Here are the parameters governing how the Bank was populated:

1. All information is public-domain. Schemes SG only agglomerates public info to help navigate complexity. Where individual schemes are concerned, we use the descriptions from the organisations' writeups wherever possible to let them speak for their own good work :) If we make edits, it is to improve search functionality, and we ensure that they are factually accurate.

2. Currently, Schemes SG only lists schemes that provide benefits in cash (financial assistance, subsidies) or in kind (free food, food vouchers, free clinics, special cards which ascribe certain benefits). We are just starting to include services (e.g. subsidised special education) as our team grows in capacity.

Schemes SG does not include:

1. Auto-inclusion schemes. The purpose of a public aid portal is to help reduce bandwidth tax, so we see no need to put in extra information that social workers and volunteers have no scope to act on.

2. Schemes that do not have a public listing or are not verified. We understand that sometimes organisations may have reasons for keeping their assistance informal. Hence, if there is no public info on it, we will not include it. If the info is crowdsourced, we ask the contributor for a link. If there is none, we do our own research to populate the info.

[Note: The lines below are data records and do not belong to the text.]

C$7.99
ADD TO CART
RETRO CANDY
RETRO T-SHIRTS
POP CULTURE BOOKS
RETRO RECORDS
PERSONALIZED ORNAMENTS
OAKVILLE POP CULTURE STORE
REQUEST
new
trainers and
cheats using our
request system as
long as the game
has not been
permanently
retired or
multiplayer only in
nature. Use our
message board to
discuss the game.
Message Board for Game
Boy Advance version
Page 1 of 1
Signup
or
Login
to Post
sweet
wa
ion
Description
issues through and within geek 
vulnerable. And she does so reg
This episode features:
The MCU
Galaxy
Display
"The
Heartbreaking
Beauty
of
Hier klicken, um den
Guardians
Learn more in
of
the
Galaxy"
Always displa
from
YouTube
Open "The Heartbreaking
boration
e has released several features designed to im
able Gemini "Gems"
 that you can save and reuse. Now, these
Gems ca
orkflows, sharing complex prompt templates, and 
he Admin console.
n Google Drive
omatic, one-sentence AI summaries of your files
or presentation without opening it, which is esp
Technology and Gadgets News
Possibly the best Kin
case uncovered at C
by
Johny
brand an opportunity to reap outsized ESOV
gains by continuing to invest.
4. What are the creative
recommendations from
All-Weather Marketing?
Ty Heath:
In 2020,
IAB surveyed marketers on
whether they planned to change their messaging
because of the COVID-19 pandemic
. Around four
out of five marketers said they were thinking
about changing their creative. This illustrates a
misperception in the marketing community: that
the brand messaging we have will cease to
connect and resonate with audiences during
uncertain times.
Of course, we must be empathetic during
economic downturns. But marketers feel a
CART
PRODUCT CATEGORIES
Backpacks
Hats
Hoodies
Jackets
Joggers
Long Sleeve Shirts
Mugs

Schemes Pal's natural language model involves the following transformation: Bag of Words (BoW) -> TF-IDF -> latent semantic indexing (LSI). Some resources used include this, this and this. We are still improving the natural language feature, and if you have engineering expertise or insights to offer, reach out via the "Feedback" form.

Our steady-state vision is that as the user base grows, we get more Schemes Bank contributions and Schemes Pal queries, allowing us to train more robust and accurate semantic matches. Schemes Case, our volunteer service, will cover the blind spots of the model. The three components work in tandem to create an ever-improving, ever more robust Schemes SG.